FlowCon: Out-of-Distribution Detection using Flow-Based Contrastive Learning
Saandeep Aathreya, Shaun Canavan
TL;DR
FlowCon tackles OOD detection by marrying normalizing flows with a supervised contrastive loss to learn class-conditioned densities on penultimate classifier features. The core idea is to maximize the flow-based likelihood while a Bhattacharyya-inspired contrastive loss enforces tight, class-specific clusters, yielding robust in-distribution coverage and clear separation from out-of-distribution samples. The approach trains a single flow model on fixed classifier features, avoiding retraining or external OOD data, and computes OOD scores from per-class density estimates, achieving strong performance across far-OOD, near-OOD, and mixed scenarios on CIFAR-10/100 with ResNet18 and WideResNet backbones.

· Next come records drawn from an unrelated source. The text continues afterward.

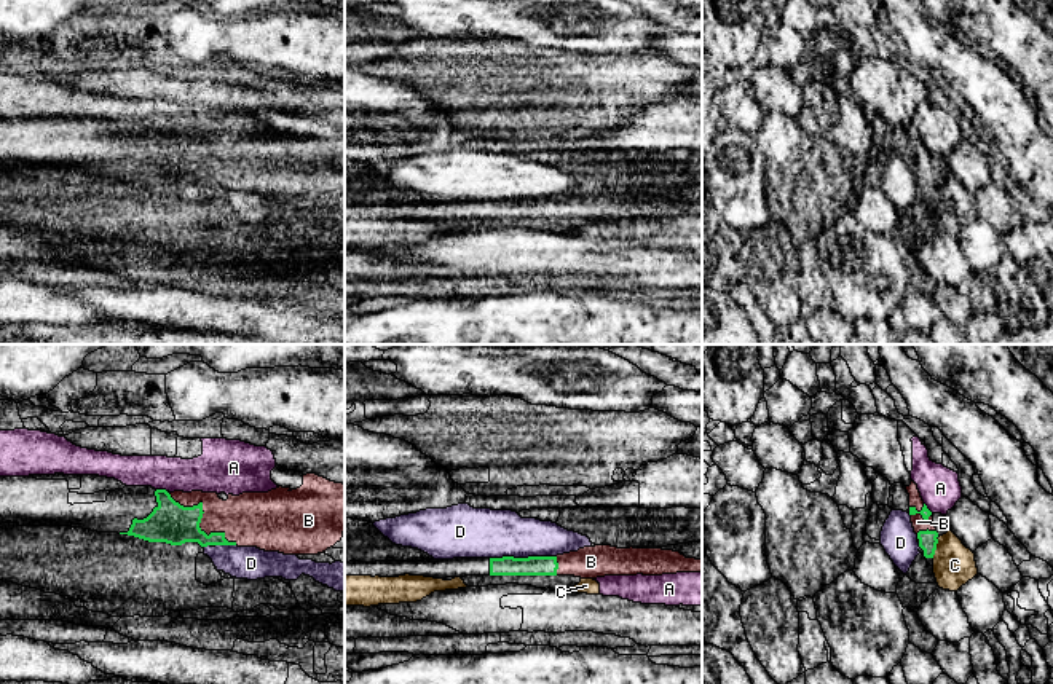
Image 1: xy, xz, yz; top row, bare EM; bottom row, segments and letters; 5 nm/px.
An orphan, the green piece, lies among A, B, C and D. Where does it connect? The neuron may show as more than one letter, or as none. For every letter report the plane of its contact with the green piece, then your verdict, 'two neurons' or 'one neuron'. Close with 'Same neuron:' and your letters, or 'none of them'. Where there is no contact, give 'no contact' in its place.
A: meets green in xy; two neurons
B: meets green in xy; one neuron
C: meets green in yz; two neurons
D: meets green in xz; two neurons
Same neuron: B

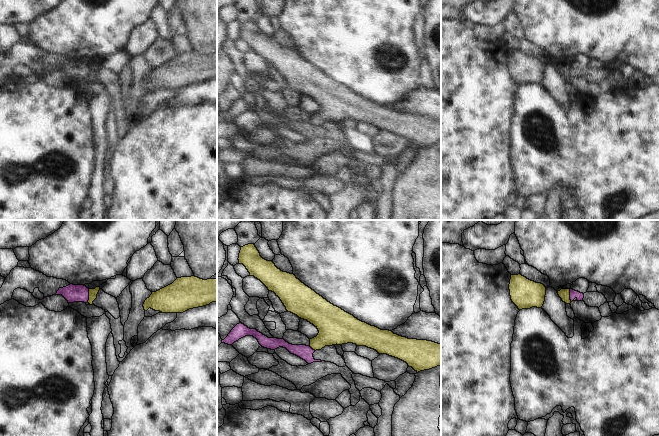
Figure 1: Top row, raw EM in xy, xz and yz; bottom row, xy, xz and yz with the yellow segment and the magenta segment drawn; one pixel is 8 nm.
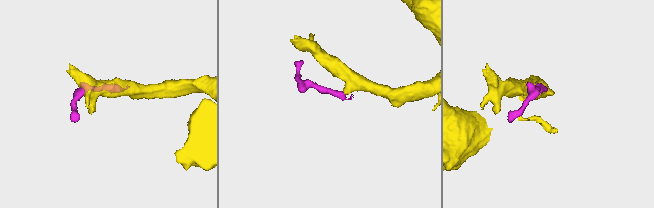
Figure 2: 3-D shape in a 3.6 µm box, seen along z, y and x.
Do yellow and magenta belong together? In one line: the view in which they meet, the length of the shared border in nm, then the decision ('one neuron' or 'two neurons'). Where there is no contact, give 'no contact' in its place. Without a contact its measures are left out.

Empirical results, likelihood histograms, and UMAP visualizations demonstrate FlowCon’s discriminative density structure, class-preserving behavior, and practical viability for real-world deployment in vision tasks.
Abstract
Identifying Out-of-distribution (OOD) data is becoming increasingly critical as the real-world applications of deep learning methods expand. Post-hoc methods modify softmax scores fine-tuned on outlier data or leverage intermediate feature layers to identify distinctive patterns between In-Distribution (ID) and OOD samples. Other methods focus on employing diverse OOD samples to learn discrepancies between ID and OOD. These techniques, however, are typically dependent on the quality of the outlier samples assumed. Density-based methods explicitly model class-conditioned distributions but this requires long training time or retraining the classifier. To tackle these issues, we introduce \textit{FlowCon}, a new density-based OOD detection technique. Our main innovation lies in efficiently combining the properties of normalizing flow with supervised contrastive learning, ensuring robust representation learning with tractable density estimation. Empirical evaluation shows the enhanced performance of our method across common vision datasets such as CIFAR-10 and CIFAR-100 pretrained on ResNet18 and WideResNet classifiers. We also perform quantitative analysis using likelihood plots and qualitative visualization using UMAP embeddings and demonstrate the robustness of the proposed method under various OOD contexts. Code will be open-sourced post decision.